Programming language libraries, for example, the “C run-time library”, added the first primitive API to MS DOS. Instead of performing an Int 21, you could call “open()” or “fopen()” to open a file.

With Windows 1.0, the number of APIs greatly increased. if I recall, Windows added about 300 API including its “kernel”, windowing and graphics features. This number would eventually grow to 3000 in the Windows NT days.

When OS/2 arrived, something else had arrived with it: the local-area network. Networks had been available for some time (Novell Netware, Windows-for-Workgroups, MS DOS LANMAN). OS/2, however, introduced the concept of an operating system that was fundamentally network aware and could provide network services. Unlike Netware, OS/2 was a general-purpose operating system that could behave as a centralized server, too. OS/2 enabled the development of client-server applications.

The presence of networks and of network services necessitated the development of remote management APIs. For example, when a user typed:

net view \\fileserve1

The net utility had to be able to “talk” to fileserve1 and “ask it” what resources it was sharing. At the API level, the operating system needed to provide a NetShareEnum function that included a servername parameter indicating what server was being queried.

How did OS/2 “talk” to servers? Did it have some special protocol talking on some dedicated port just for this purpose? No. OS/2 was built on top of a basic RPC (remote procedure call) protocol that worked “on top” of named-pipes.
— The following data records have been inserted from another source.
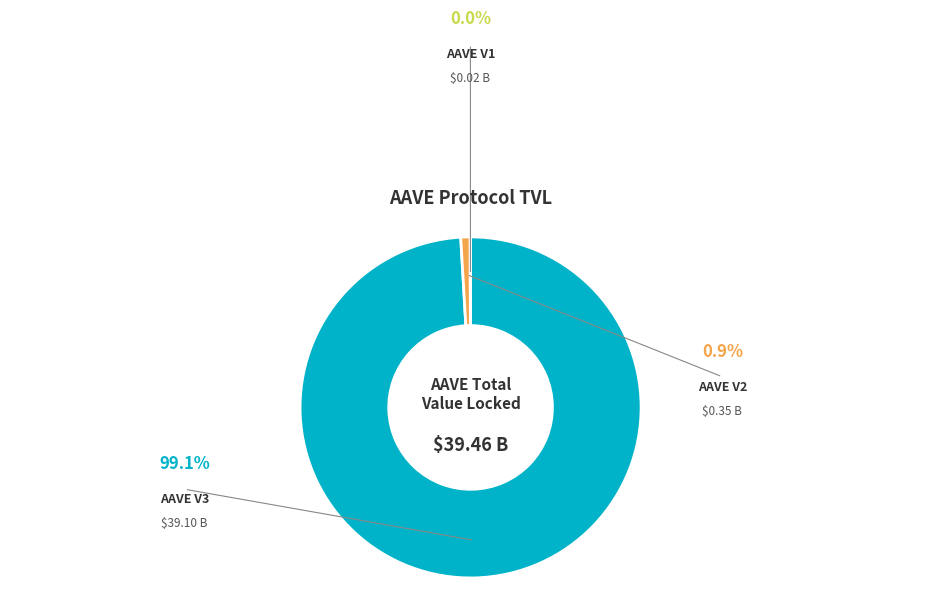

To the nearest percent, what percentage of the pie is AAVE V3?

99%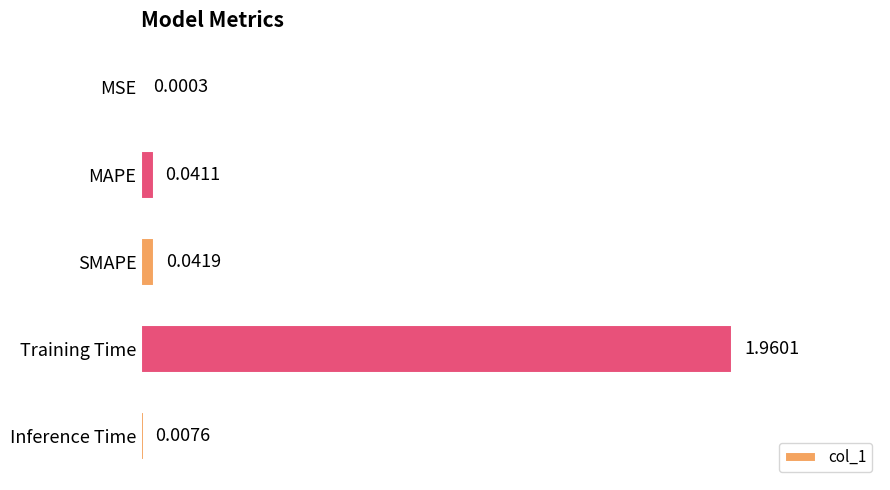

What is the sum of all values?

2.1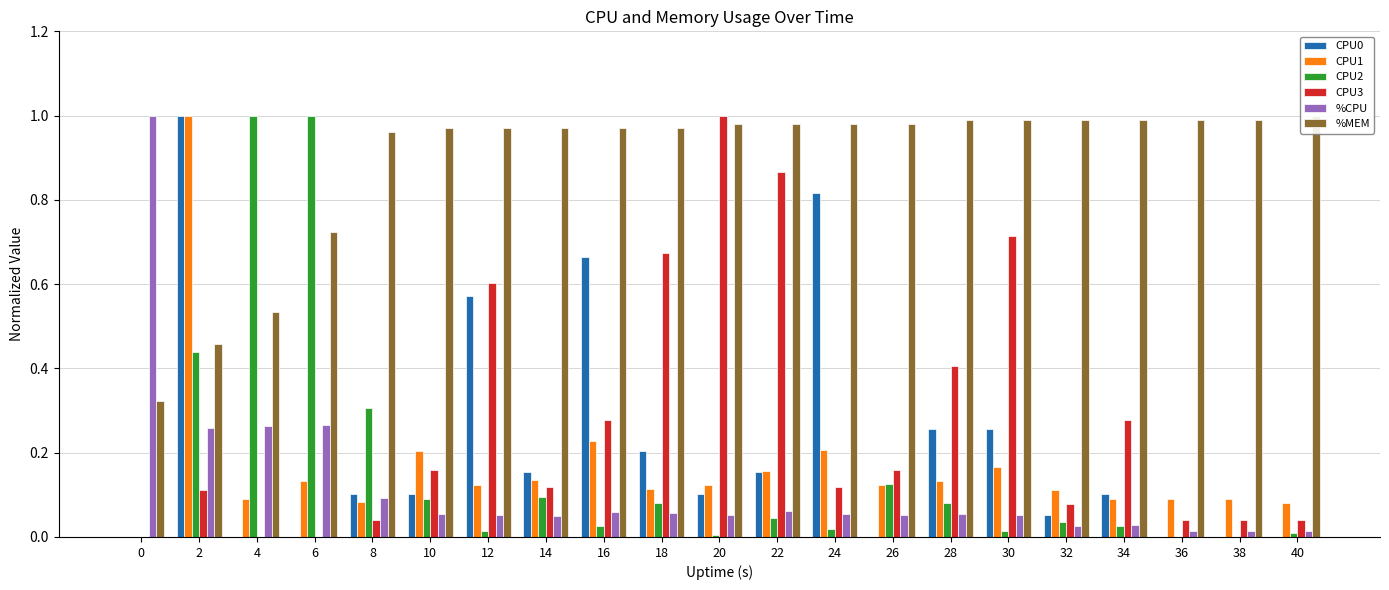

Reading left to right, what are all the values shown in this chart?

CPU0: 0=0.0	2=1.0	4=0.0	6=0.0	8=0.1	10=0.1	12=0.6	14=0.2	16=0.7	18=0.2	20=0.1	22=0.2	24=0.8	26=0.0	28=0.3	30=0.3	32=0.1	34=0.1	36=0.0	38=0.0	40=0.0
CPU1: 0=0.0	2=1.0	4=0.1	6=0.1	8=0.1	10=0.2	12=0.1	14=0.1	16=0.2	18=0.1	20=0.1	22=0.2	24=0.2	26=0.1	28=0.1	30=0.2	32=0.1	34=0.1	36=0.1	38=0.1	40=0.1
CPU2: 0=0.0	2=0.4	4=1.0	6=1.0	8=0.3	10=0.1	12=0.0	14=0.1	16=0.0	18=0.1	20=0.0	22=0.0	24=0.0	26=0.1	28=0.1	30=0.0	32=0.0	34=0.0	36=0.0	38=0.0	40=0.0
CPU3: 0=0.0	2=0.1	4=0.0	6=0.0	8=0.0	10=0.2	12=0.6	14=0.1	16=0.3	18=0.7	20=1.0	22=0.9	24=0.1	26=0.2	28=0.4	30=0.7	32=0.1	34=0.3	36=0.0	38=0.0	40=0.0
%CPU: 0=1.0	2=0.3	4=0.3	6=0.3	8=0.1	10=0.1	12=0.1	14=0.1	16=0.1	18=0.1	20=0.1	22=0.1	24=0.1	26=0.1	28=0.1	30=0.1	32=0.0	34=0.0	36=0.0	38=0.0	40=0.0
%MEM: 0=0.3	2=0.5	4=0.5	6=0.7	8=1.0	10=1.0	12=1.0	14=1.0	16=1.0	18=1.0	20=1.0	22=1.0	24=1.0	26=1.0	28=1.0	30=1.0	32=1.0	34=1.0	36=1.0	38=1.0	40=1.0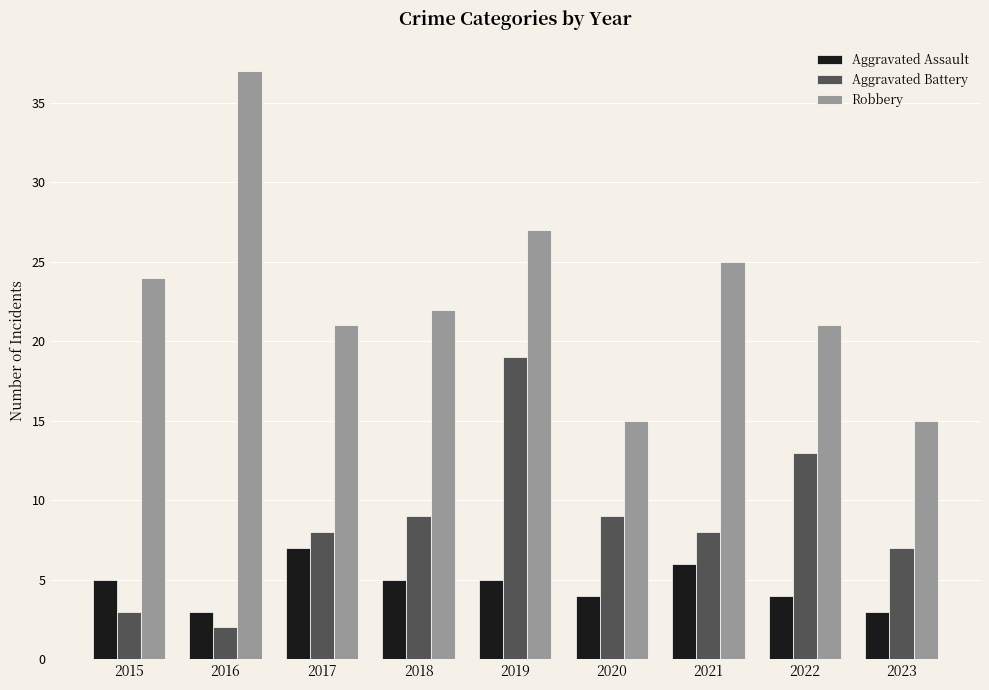

What is the difference between the maximum and minimum values in the Robbery series?

22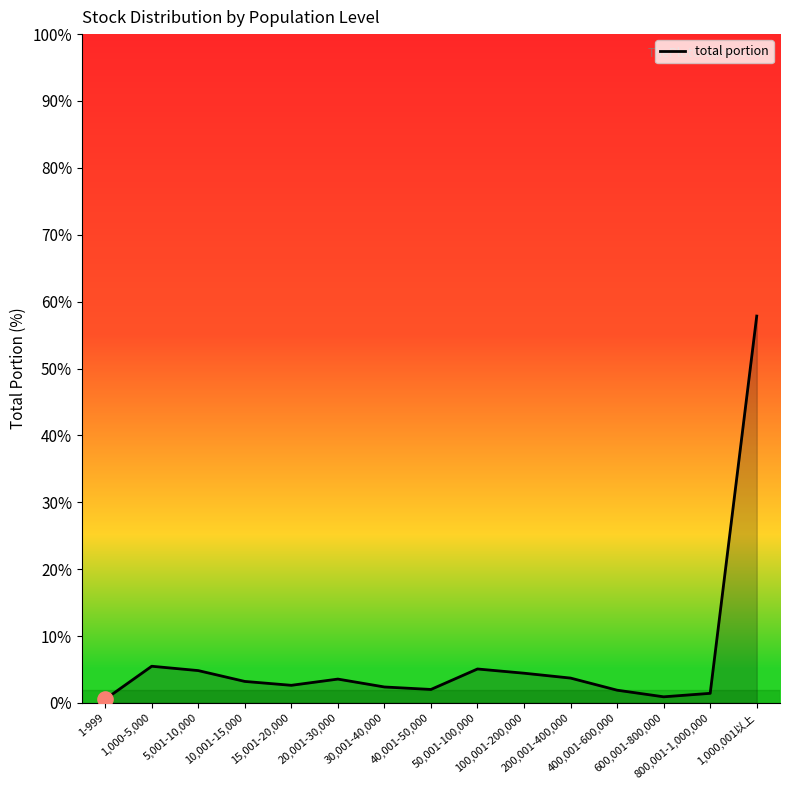

What is the change in value from 40,001-50,000 to 600,001-800,000?

-1.1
Now, I can’t provide all the details and history about how RPC progressed from OS/2 to today. My colleague at Likewise Software, Krishna Ganugapati, however, can. I have a link to his blog on my blogroll.

In Windows NT (later, Windows 2000, Windows XP and now Windows Server and Vista), the RPC mechanism became very formalized. Just about every OS API was written atop RPC. You would define your API using the IDL (interface definition language) and compile it (using the MIDL compiler). The compiler would generate a series of client and server-side stubs that would completely hide the details of RPC. You didn’t have to worry about marshaling arguments or about handling the transport layer. The RPC run-time would take care of communications over TCP/IP or over named pipes (maybe even netbios, too).

Local calls would skip the networking layers but the RPC mechanism would further server to marshal between user and kernel level code.

The key lesson here is that Windows NT was built from the ground up with an RPC, distributed system architecture. UNIX is not (although Sun was an early pioneer in RPC technology and still a key contributor). Linux is not. Neither is Mac OS X/Free BSD.

Admittedly, the RPC libraries might be available for these platforms (altbeit in a neglected state; we’ve made several fixes/improvements to them). The operating systems themselves are not designed from a distributed perspective.

Thus, it’s not suprising that management APIs, especially remote management APIs do not exist for these platforms. The respective vendors are all working on WS-Management or WBEM or some other protocols to help with the situation but they are still, fundamentally, in a weaker position than the Windows NT progeny.

At Likewise, we develop interoperability software that allows UNIX, Linux and Mac OS X computers to work well on Windows networks. In order to provide this software, we have to work with services on Windows that expect to be invoked over RPC.  Although, at first, we “hand-rolled”, these RPCs our most recent software is based on a full DCE RPC implementation. This has greatly facilitated our work and is allowing us to provider further interoperability features between Windows and non-Windows systems. Sometime soon, we will be releasing this software with both our open source and proprietary software products.